Are You Overfitting to a Weird Economic Period?
- Leland Burns & Jim McGuire

- Apr 27
- 4 min read
It’s a question we hear often during model builds:
“Are we overfitting to a weird period in the data?”
Sometimes the concern is macro — COVID, stimulus, rate shocks.
Other times it’s more internal — a change in product, channel, or geography.
Either way, the underlying issue is the same:
Does the data we trained on actually reflect the environment we’re about to operate in?
That’s not always an easy question to answer. But it’s one you have to ask.
What “Overfitting” Means in This Context
In a textbook sense, overfitting means a model performs better on its training data than it does on unseen data.
But in credit modeling, the more subtle version shows up over time.
A model can:
Perform well on training data
Perform well on in-time test data
Still degrade in production
Not just in AUC — but in business outcomes:
Approval strategies miss targets
Loss rates drift higher than expected
Pricing assumptions break down
That’s often a sign the model has learned patterns tied to a specific period — not patterns that generalize.
Why This Happens More Than You Think
Time-based overfitting isn’t just about macro shocks. It can come from a wide range of changes.
1. Macro and Market Conditions
COVID is the obvious example:
Stimulus programs changed borrower behavior
Lender policies shifted dramatically
Bureau data itself behaved differently
Interest rate changes can have similar second-order effects:
Different borrower selection into products
Changes in repayment behavior
Shifts in underlying risk
Even robust datasets can behave differently under these conditions.
2. Changes in Your Own Business
Sometimes the bigger risk isn’t the economy — it’s you.
Common examples:
Expanding into new geographies
Adding new retail or channel partners
Launching new products
Changing underwriting or marketing strategy
In one case we saw, a lender had strong performance with a narrow set of retail partners — but struggled as they expanded. The original model had effectively learned a very specific customer profile that didn’t generalize.
That’s not a modeling bug. It’s a data reality.
There’s No Perfect Fix — But There Is a Process
One of the most important things to acknowledge:
There’s rarely a clean solution.
You’re almost always balancing tradeoffs:
More data vs more relevant data
Longer history vs cleaner regimes
Stability vs recency
The goal isn’t perfection. It’s awareness and control.
What We Do to Guard Against It
1. Out-of-Time Validation
This is the most important check.
We hold out the most recent portion of data — and don’t touch it during model development. That dataset becomes a proxy for “tomorrow.”
If performance drops meaningfully there, it’s a clear signal something isn’t generalizing.
2. Feature-Level Stability Checks
We don’t just evaluate the model — we evaluate the inputs.
For each key feature, we ask:
Is the distribution stable over time?
Does its relationship with risk hold?
Are reporting definitions changing?
A simple example: bureau inquiry counts have changed meaning over time due to reporting shifts. A feature that once signaled risk may gradually lose that meaning.
3. Segment-Level Performance
We test models across meaningful slices:
Channels
Products
Geographies
Customer types
A model that looks strong overall can break down in specific segments — often where the business is evolving.
4. Baseline Comparisons
We almost always benchmark against a stable reference (e.g., a bureau score).
Not because it’s perfect — but because it provides context.
If both the baseline and new model shift similarly over time, the issue may be the data environment.
If only the new model degrades, that’s a stronger signal of overfit.
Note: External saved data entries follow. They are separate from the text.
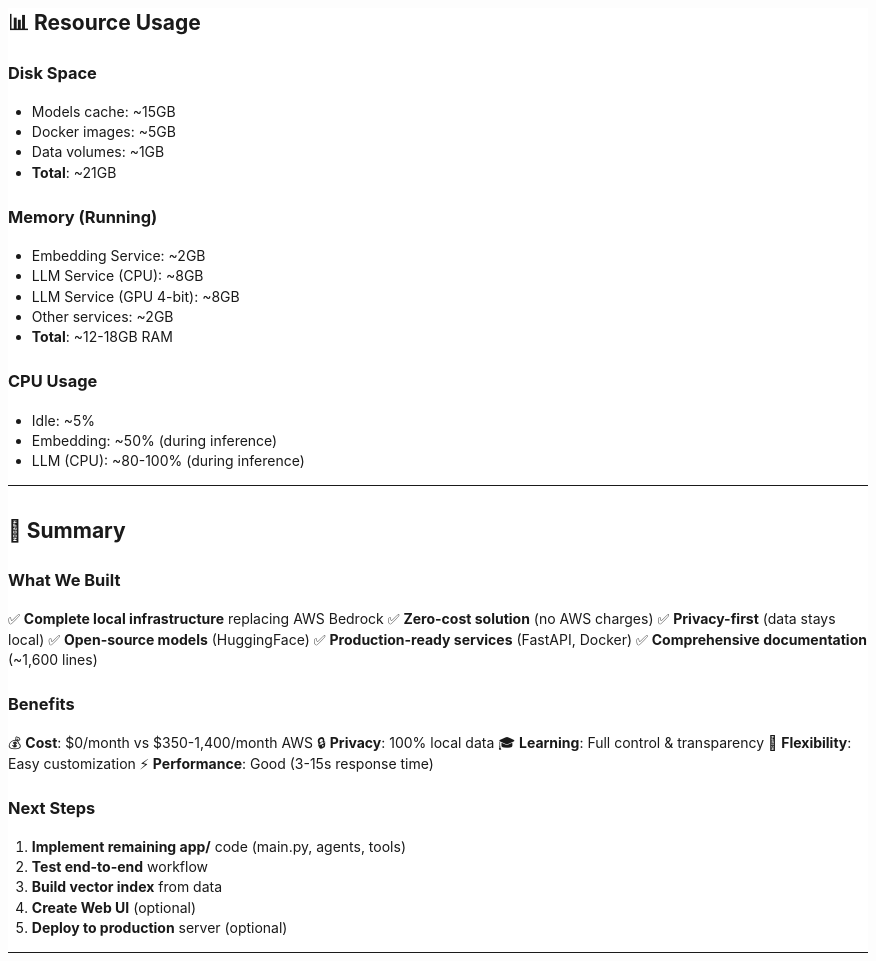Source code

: 
## 📊 Resource Usage

### Disk Space
- Models cache: ~15GB
- Docker images: ~5GB
- Data volumes: ~1GB
- **Total**: ~21GB

### Memory (Running)
- Embedding Service: ~2GB
- LLM Service (CPU): ~8GB
- LLM Service (GPU 4-bit): ~8GB
- Other services: ~2GB
- **Total**: ~12-18GB RAM

### CPU Usage
- Idle: ~5%
- Embedding: ~50% (during inference)
- LLM (CPU): ~80-100% (during inference)

---

## 🎉 Summary

### What We Built

✅ **Complete local infrastructure** replacing AWS Bedrock
✅ **Zero-cost solution** (no AWS charges)
✅ **Privacy-first** (data stays local)
✅ **Open-source models** (HuggingFace)
✅ **Production-ready services** (FastAPI, Docker)
✅ **Comprehensive documentation** (~1,600 lines)

### Benefits

💰 **Cost**: $0/month vs $350-1,400/month AWS
🔒 **Privacy**: 100% local data
🎓 **Learning**: Full control & transparency
🚀 **Flexibility**: Easy customization
⚡ **Performance**: Good (3-15s response time)

### Next Steps

1. **Implement remaining app/** code (main.py, agents, tools)
2. **Test end-to-end** workflow
3. **Build vector index** from data
4. **Create Web UI** (optional)
5. **Deploy to production** server (optional)

---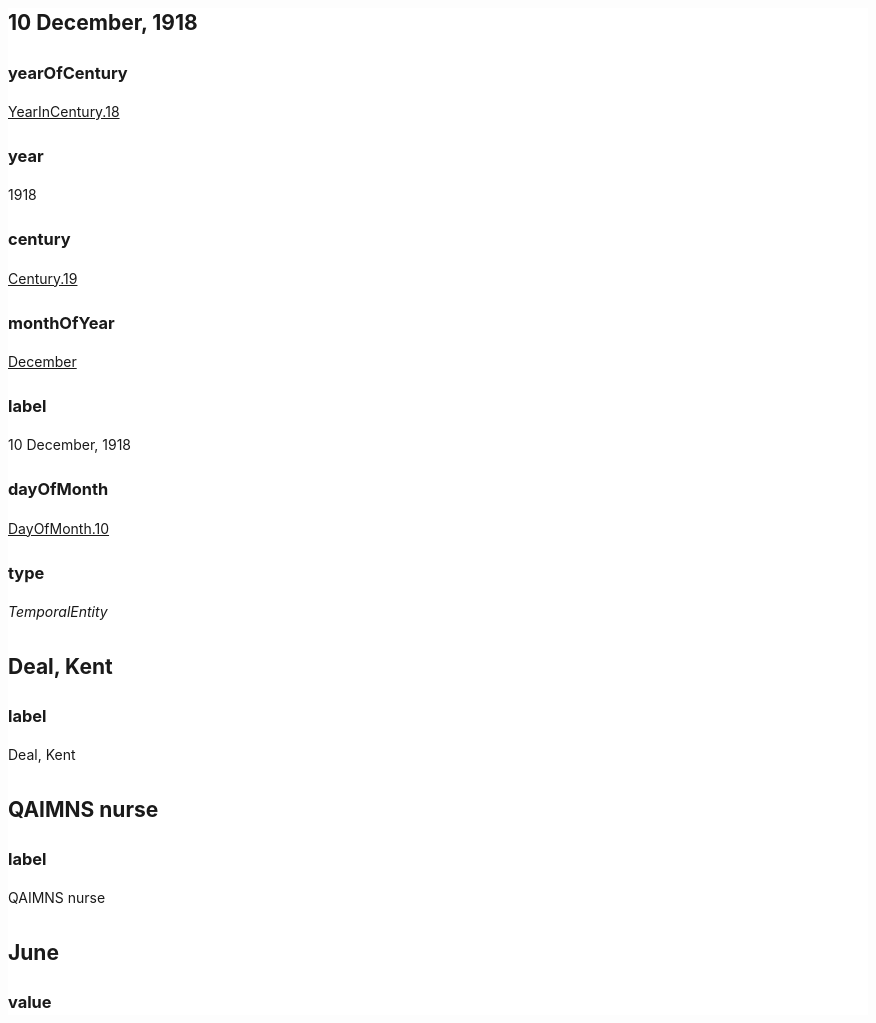 ## 10 December, 1918

### yearOfCentury


[YearInCentury.18](#YearInCentury.18)

### year


1918

### century


[Century.19](#Century.19)

### monthOfYear


[December](#December)

### label


10 December, 1918

### dayOfMonth


[DayOfMonth.10](#DayOfMonth.10)

### type


*TemporalEntity*

## Deal, Kent

### label


Deal, Kent

## QAIMNS nurse

### label


QAIMNS nurse

## June

### value
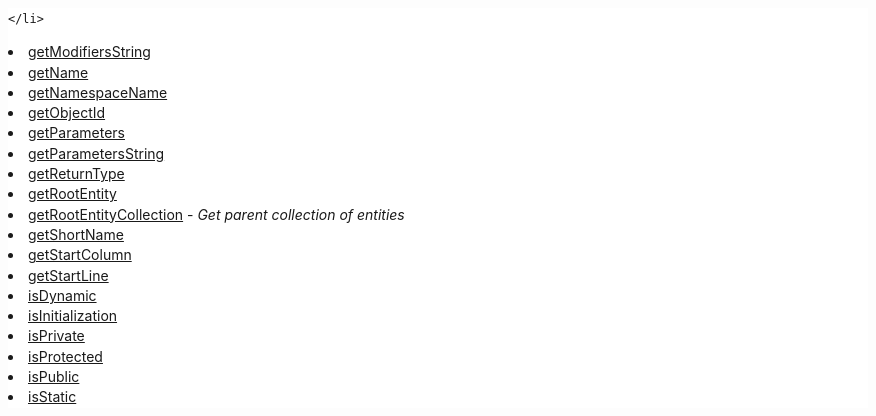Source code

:     </li>
<li>
    <a href="#mgetmodifiersstring">getModifiersString</a>
    </li>
<li>
    <a href="#mgetname">getName</a>
    </li>
<li>
    <a href="#mgetnamespacename">getNamespaceName</a>
    </li>
<li>
    <a href="#mgetobjectid">getObjectId</a>
    </li>
<li>
    <a href="#mgetparameters">getParameters</a>
    </li>
<li>
    <a href="#mgetparametersstring">getParametersString</a>
    </li>
<li>
    <a href="#mgetreturntype">getReturnType</a>
    </li>
<li>
    <a href="#mgetrootentity">getRootEntity</a>
    </li>
<li>
    <a href="#mgetrootentitycollection">getRootEntityCollection</a>
    - <i>Get parent collection of entities</i></li>
<li>
    <a href="#mgetshortname">getShortName</a>
    </li>
<li>
    <a href="#mgetstartcolumn">getStartColumn</a>
    </li>
<li>
    <a href="#mgetstartline">getStartLine</a>
    </li>
<li>
    <a href="#misdynamic">isDynamic</a>
    </li>
<li>
    <a href="#misinitialization">isInitialization</a>
    </li>
<li>
    <a href="#misprivate">isPrivate</a>
    </li>
<li>
    <a href="#misprotected">isProtected</a>
    </li>
<li>
    <a href="#mispublic">isPublic</a>
    </li>
<li>
    <a href="#misstatic">isStatic</a>
    </li>
</ol>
5. Targeted Diagnostics (When Needed)
When we suspect a specific issue — like COVID-era distortion — we go deeper:
Compare feature importance across time periods
Use tools like SHAP to see what’s driving predictions
Analyze how relationships change between “normal” and “disrupted” periods
This helps distinguish between:
A model that’s broken
And a world that’s changed
Real-World Tradeoffs
Example: Modeling Through COVID
In one indirect auto project, we had no clean way to avoid COVID-era data:
Going further back introduced outdated dynamics
Excluding the period reduced sample size and relevance
So we included it — but with heavy scrutiny:
Validated across pre- and post-COVID periods
Stress-tested assumptions
Built in conservative guardrails
The model held up — but only because we treated the data with caution, not blind trust.
Example: Expanding a Business Beyond Its Roots
In another case, a lender expanding into new geographies saw performance deteriorate quickly.
Their model wasn’t wrong — it was just trained on a narrow, highly specific customer base.
We adjusted:
Training strategy
Policy design
Segmentation approach
The fix wasn’t just technical. It required acknowledging that the future didn’t look like the past.
Final Thoughts
Overfitting to a time period isn’t always obvious. And it’s not always avoidable.
But it is manageable — if you approach model development with the right mindset:
Be skeptical of in-sample performance
Validate against the future, not just the past
Understand your data, not just your metrics
And most importantly, align the model with how the business is evolving
Because the real risk isn’t that your model is “wrong.”
It’s that it’s perfectly tuned to a world that no longer exists.